#### Task prompt:
The material below holds a span beginning at the line with "컴퓨터는 0과 1로 표현" and ending at the line with "메모리 읽기 = CPU에 저장된 값 읽기". Quote that span exactly, both ends included, and only that span.

• • • • • • •

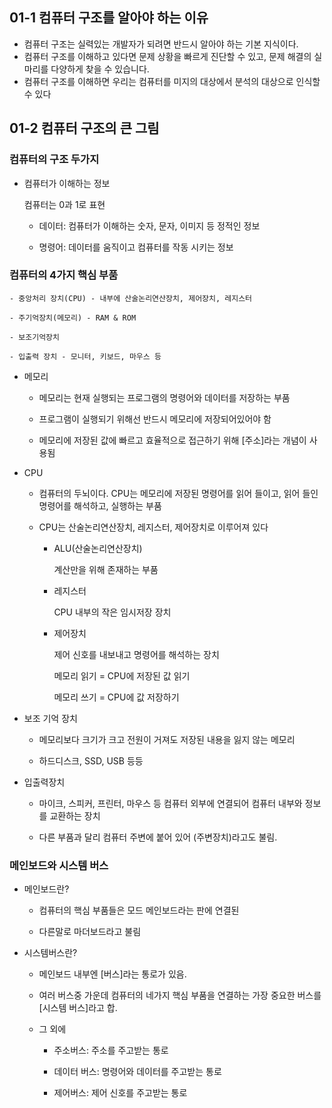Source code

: ## 01-1 컴퓨터 구조를 알아야 하는 이유

- 컴퓨터 구조는 실력있는 개발자가 되려면 반드시 알아야 하는 기본 지식이다.
- 컴퓨터 구조를 이해하고 있다면 문제 상황을 빠르게 진단할 수 있고, 문제 해결의 실마리를 다양하게 찾을 수 있습니다.
- 컴퓨터 구조를 이해하면 우리는 컴퓨터를 미지의 대상에서 분석의 대상으로 인식할수 있다

## 01-2 컴퓨터 구조의 큰 그림

### 컴퓨터의 구조 두가지
- 컴퓨터가 이해하는 정보

     컴퓨터는 0과 1로 표현
 
    - 데이터: 컴퓨터가 이해하는 숫자, 문자, 이미지 등 정적인 정보

    - 명령어: 데이터를 움직이고 컴퓨터를 작동 시키는 정보

### 컴퓨터의 4가지 핵심 부품

    - 중앙처리 장치(CPU) - 내부에 산술논리연산장치, 제어장치, 레지스터

    - 주기억장치(메모리) - RAM & ROM

    - 보조기억장치

    - 입출력 장치 - 모니터, 키보드, 마우스 등

- 메모리

    - 메모리는 현재 실행되는 프로그램의 명령어와 데이터를 저장하는 부품
    
    - 프로그램이 실행되기 위해선 반드시 메모리에 저장되어있어야 함

    - 메모리에 저장된 값에 빠르고 효율적으로 접근하기 위해 [주소]라는 개념이 사용됨

- CPU

    - 컴퓨터의 두뇌이다. CPU는 메모리에 저장된 명령어를 읽어 들이고, 읽어 들인 명령어를 해석하고, 실행하는 부품

    - CPU는 산술논리연산장치, 레지스터, 제어장치로 이루어져 있다

        - ALU(산술논리연산장치)

            계산만을 위해 존재하는 부품
        
        - 레지스터

            CPU 내부의 작은 임시저장 장치

        - 제어장치

            제어 신호를 내보내고 명령어를 해석하는 장치

            메모리 읽기 = CPU에 저장된 값 읽기

            메모리 쓰기 = CPU에 값 저장하기

- 보조 기억 장치

    - 메모리보다 크기가 크고 전원이 거져도 저장된 내용을 잃지 않는 메모리

    - 하드디스크, SSD, USB 등등

- 입출력장치

    - 마이크, 스피커, 프린터, 마우스 등 컴퓨터 외부에 연결되어 컴퓨터 내부와 정보를 교환하는 장치

    - 다른 부품과 달리 컴퓨터 주변에 붙어 있어 (주변장치)라고도 불림.

### 메인보드와 시스템 버스

- 메인보드란?

    - 컴퓨터의 핵심 부품들은 모드 메인보드라는 판에 연결된

    - 다른말로 마더보드라고 불림

- 시스템버스란?

    - 메인보드 내부엔 [버스]라는 통로가 있음.

    - 여러 버스중 가운데 컴퓨터의 네가지 핵심 부품을 연결하는 가장 중요한 버스를 [시스템 버스]라고 합.

    - 그 외에

        - 주소버스: 주소를 주고받는 통로

        - 데이터 버스: 명령어와 데이터를 주고받는 통로

        - 제어버스: 제어 신호를 주고받는 통로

• • • • • • •

#### Task output:
     컴퓨터는 0과 1로 표현
 
    - 데이터: 컴퓨터가 이해하는 숫자, 문자, 이미지 등 정적인 정보

    - 명령어: 데이터를 움직이고 컴퓨터를 작동 시키는 정보

### 컴퓨터의 4가지 핵심 부품

    - 중앙처리 장치(CPU) - 내부에 산술논리연산장치, 제어장치, 레지스터

    - 주기억장치(메모리) - RAM & ROM

    - 보조기억장치

    - 입출력 장치 - 모니터, 키보드, 마우스 등

- 메모리

    - 메모리는 현재 실행되는 프로그램의 명령어와 데이터를 저장하는 부품
    
    - 프로그램이 실행되기 위해선 반드시 메모리에 저장되어있어야 함

    - 메모리에 저장된 값에 빠르고 효율적으로 접근하기 위해 [주소]라는 개념이 사용됨

- CPU

    - 컴퓨터의 두뇌이다. CPU는 메모리에 저장된 명령어를 읽어 들이고, 읽어 들인 명령어를 해석하고, 실행하는 부품

    - CPU는 산술논리연산장치, 레지스터, 제어장치로 이루어져 있다

        - ALU(산술논리연산장치)

            계산만을 위해 존재하는 부품
        
        - 레지스터

            CPU 내부의 작은 임시저장 장치

        - 제어장치

            제어 신호를 내보내고 명령어를 해석하는 장치

            메모리 읽기 = CPU에 저장된 값 읽기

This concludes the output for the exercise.